ED BOARD OVERTURE 2.0
|The Editorial Board of USA Today is asking the Supreme Court to “please do the right thing” and follow the various rejections of DONALD TRUMP’S travel bans from federal judges who found it to be unconstitutional. The Board urges, “Rather than exerting so much effort on a travel ban of dubious utility and constitutionality, the Trump administration would do well to focus on defeating the Islamic State militarily in Iraq and Syria; using intelligence to detect and disrupt terror plots; and figuring out better ways to vet potentially dangerous people — from whatever country of origin.”
LOOK AT THIS PHOTOGRAPH
|CNN put together a compilation of photos of two Supreme Court justices, ANTHONY KENNEDY and RUTH BADER GINSBURG. Check out photos from their younger years growing up as children, to their maturation as justices of the United States Supreme Court. ROLL CALL: Justice Anthony Kennedy is the longest serving justice on the high court and Justice Ruth Bader Ginsburg is the second woman to serve on the Supreme Court.
SCOTUS VIEWS
Who Is Dangerous, and Who Dies?
The New York Times“In 1972, the Supreme Court found in the 5-4 decision of Furman v. Georgia that the death penalty as practiced in this country was unconstitutional under the Eighth and Fourteenth Amendments. But the majority couldn’t agree on a rationale for its decision, so instead of one majority opinion, five separate concurrences were produced.”
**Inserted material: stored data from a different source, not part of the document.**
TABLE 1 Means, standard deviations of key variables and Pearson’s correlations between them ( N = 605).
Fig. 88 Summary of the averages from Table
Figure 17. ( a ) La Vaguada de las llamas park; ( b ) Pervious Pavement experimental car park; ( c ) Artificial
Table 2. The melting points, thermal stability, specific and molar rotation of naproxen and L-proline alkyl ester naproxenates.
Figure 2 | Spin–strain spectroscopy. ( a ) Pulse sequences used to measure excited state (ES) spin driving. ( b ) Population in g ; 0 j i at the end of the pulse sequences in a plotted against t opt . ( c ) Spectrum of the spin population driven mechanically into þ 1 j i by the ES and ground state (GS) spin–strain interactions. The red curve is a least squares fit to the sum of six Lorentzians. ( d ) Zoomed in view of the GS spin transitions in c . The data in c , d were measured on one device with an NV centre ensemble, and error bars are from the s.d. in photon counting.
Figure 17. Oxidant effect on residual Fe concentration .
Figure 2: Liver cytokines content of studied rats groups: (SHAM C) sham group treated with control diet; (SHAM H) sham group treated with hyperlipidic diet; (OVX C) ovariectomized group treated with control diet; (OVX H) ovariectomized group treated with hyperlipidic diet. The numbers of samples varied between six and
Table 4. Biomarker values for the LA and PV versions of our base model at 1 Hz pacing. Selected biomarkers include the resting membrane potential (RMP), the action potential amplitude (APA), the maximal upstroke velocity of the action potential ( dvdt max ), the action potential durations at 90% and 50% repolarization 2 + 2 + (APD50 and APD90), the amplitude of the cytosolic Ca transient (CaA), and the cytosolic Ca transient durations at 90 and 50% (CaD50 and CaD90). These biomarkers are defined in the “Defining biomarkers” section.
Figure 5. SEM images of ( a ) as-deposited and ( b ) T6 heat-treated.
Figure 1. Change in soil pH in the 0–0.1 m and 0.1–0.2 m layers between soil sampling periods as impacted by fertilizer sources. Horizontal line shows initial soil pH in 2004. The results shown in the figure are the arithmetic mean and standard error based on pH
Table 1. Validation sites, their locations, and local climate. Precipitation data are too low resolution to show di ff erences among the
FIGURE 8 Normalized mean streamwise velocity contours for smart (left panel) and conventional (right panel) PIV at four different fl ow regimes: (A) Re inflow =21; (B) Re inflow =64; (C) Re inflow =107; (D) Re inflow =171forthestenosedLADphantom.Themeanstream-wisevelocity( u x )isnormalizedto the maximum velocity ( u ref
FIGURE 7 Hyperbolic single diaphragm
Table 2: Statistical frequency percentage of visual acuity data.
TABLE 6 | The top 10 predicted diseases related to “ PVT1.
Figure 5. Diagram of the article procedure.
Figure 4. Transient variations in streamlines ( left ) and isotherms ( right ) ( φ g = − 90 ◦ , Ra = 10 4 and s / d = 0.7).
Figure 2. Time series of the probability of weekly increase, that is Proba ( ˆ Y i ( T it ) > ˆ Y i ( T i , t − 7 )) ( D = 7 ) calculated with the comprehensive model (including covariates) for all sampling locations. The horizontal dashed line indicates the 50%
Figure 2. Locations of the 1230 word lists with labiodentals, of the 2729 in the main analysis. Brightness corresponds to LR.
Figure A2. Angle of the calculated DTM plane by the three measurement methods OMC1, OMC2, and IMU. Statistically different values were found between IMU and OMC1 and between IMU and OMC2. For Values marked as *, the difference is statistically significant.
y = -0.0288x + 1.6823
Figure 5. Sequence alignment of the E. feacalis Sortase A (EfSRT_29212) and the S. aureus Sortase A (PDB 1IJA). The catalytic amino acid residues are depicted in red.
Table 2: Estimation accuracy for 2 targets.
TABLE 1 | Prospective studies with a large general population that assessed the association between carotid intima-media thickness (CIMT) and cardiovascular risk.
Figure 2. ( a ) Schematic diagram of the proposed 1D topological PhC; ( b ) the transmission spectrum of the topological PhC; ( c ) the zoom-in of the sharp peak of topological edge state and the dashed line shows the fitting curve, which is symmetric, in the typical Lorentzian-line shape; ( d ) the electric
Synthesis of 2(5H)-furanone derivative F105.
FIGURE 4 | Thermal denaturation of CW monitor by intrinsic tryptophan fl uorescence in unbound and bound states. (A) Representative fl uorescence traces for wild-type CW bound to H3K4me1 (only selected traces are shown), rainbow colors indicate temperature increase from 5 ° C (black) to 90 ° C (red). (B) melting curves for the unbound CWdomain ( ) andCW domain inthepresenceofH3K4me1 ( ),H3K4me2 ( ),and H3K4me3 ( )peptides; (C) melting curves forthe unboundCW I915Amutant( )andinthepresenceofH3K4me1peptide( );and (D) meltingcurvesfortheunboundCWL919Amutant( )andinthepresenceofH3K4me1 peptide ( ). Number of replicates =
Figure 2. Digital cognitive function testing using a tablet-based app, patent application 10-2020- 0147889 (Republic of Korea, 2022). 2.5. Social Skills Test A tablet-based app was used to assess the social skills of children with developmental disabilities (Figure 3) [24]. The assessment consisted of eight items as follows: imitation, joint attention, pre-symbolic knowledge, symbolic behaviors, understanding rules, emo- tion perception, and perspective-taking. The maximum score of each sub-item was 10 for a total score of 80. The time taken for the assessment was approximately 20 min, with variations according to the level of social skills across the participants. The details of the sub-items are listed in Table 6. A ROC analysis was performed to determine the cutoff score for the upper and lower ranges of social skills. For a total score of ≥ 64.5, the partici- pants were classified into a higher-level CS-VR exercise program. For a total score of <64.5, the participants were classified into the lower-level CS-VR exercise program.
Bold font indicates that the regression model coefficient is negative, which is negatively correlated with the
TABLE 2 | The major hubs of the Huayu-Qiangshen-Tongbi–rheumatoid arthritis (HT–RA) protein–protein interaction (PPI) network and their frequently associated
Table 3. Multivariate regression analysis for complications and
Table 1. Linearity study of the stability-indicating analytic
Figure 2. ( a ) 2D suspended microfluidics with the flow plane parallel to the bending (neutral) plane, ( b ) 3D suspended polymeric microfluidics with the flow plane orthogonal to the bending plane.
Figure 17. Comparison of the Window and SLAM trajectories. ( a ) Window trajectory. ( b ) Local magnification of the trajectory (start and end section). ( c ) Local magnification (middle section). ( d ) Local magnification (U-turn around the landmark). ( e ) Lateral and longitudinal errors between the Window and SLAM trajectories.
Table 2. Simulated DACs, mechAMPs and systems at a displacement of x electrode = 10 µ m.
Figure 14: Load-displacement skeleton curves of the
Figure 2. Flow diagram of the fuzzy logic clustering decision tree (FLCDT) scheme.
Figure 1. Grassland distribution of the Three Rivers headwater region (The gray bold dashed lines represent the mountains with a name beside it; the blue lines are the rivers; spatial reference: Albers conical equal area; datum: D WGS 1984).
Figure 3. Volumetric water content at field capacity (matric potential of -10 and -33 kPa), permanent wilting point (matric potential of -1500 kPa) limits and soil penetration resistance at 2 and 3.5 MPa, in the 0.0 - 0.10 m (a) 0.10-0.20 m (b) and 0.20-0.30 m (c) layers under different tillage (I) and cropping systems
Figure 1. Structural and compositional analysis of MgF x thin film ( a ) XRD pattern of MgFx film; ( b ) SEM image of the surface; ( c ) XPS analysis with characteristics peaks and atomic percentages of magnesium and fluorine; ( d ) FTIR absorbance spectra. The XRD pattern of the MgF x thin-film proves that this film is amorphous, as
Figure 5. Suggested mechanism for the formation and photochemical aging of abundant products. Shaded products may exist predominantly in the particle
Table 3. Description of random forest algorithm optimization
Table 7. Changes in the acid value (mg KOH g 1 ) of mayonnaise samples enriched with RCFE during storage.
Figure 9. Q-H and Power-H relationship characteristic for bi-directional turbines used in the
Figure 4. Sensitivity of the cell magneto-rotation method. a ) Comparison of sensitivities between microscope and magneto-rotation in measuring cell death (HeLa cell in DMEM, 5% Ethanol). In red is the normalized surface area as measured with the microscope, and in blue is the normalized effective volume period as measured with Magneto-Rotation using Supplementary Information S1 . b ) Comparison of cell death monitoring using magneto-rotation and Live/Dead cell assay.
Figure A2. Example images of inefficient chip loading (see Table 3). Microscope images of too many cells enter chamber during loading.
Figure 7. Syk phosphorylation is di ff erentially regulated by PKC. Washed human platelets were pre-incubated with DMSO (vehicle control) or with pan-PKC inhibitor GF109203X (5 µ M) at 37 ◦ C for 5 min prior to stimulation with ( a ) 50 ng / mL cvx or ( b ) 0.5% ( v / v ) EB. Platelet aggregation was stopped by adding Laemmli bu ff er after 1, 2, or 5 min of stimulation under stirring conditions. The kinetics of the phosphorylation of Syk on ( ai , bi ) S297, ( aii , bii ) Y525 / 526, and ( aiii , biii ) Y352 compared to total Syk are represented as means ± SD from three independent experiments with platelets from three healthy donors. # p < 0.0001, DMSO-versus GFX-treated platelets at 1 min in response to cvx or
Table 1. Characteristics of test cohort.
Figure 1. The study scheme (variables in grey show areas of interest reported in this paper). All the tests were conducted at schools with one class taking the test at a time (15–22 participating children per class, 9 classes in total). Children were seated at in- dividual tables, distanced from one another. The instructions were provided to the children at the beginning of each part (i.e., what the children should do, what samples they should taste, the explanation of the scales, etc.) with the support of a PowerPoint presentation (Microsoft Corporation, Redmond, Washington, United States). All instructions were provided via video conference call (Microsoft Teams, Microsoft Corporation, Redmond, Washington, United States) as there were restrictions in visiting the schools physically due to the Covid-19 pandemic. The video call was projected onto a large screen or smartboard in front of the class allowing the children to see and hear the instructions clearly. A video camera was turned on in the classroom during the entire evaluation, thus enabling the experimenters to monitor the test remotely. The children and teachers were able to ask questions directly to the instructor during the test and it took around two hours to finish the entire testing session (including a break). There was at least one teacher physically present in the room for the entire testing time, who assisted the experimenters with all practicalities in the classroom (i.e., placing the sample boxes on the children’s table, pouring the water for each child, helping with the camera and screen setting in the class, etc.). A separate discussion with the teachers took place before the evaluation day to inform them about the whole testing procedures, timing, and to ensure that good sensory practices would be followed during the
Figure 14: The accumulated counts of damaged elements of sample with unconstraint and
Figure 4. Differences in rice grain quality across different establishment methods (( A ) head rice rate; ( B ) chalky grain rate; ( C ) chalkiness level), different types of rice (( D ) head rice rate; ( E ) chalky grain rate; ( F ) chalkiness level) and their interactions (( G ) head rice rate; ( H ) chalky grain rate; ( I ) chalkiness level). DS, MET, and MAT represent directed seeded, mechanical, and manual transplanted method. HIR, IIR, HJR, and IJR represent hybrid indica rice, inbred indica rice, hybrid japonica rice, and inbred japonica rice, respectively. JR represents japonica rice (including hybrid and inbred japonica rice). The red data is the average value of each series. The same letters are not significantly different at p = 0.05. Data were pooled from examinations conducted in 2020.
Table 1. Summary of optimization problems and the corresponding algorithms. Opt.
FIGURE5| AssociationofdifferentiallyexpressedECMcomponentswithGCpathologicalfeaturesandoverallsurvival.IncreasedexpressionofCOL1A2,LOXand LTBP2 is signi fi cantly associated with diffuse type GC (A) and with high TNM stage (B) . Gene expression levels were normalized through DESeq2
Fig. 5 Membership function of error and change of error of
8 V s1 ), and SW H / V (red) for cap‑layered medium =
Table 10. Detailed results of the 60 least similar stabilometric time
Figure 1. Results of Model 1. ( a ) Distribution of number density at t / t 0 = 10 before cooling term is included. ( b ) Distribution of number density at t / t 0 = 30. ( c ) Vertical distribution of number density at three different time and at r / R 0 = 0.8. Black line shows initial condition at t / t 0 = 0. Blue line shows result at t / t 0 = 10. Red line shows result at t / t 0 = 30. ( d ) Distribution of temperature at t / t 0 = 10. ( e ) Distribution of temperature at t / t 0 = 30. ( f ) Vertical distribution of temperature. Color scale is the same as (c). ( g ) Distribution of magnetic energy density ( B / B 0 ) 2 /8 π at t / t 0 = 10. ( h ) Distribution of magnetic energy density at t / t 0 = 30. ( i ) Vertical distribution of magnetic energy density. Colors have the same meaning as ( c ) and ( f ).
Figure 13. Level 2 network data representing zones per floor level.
Supreme Court Can Second-Guess Trump Without Weakening Executive Power
The Hill“Deference to the president is based on the idea that the executive has better information and good-enough incentives. Judicial abdication when those conditions are not met does not impinge on the appropriate operation of such deference. Judicial abdication in those circumstances is instead an invitation to unwise and unconstitutional actions by future presidents. “
OTHER NEWS
US Supreme Court Lifts Stay on Execution of Alabama Inmate
The Associated Press“The U.S. Supreme Court decided Tuesday that the execution of an Alabama inmate could go forward even as he and other inmates challenge the state’s lethal-injection procedures.”
Trump's Speedy Supreme Court Request Would be Unusual
Constitution Daily“President Donald Trump wants his Justice Department to quickly pursue a hearing at the Supreme Court for his immigration ban case. The timing would be unusual but not totally unprecedented if the case were argued before next fall.”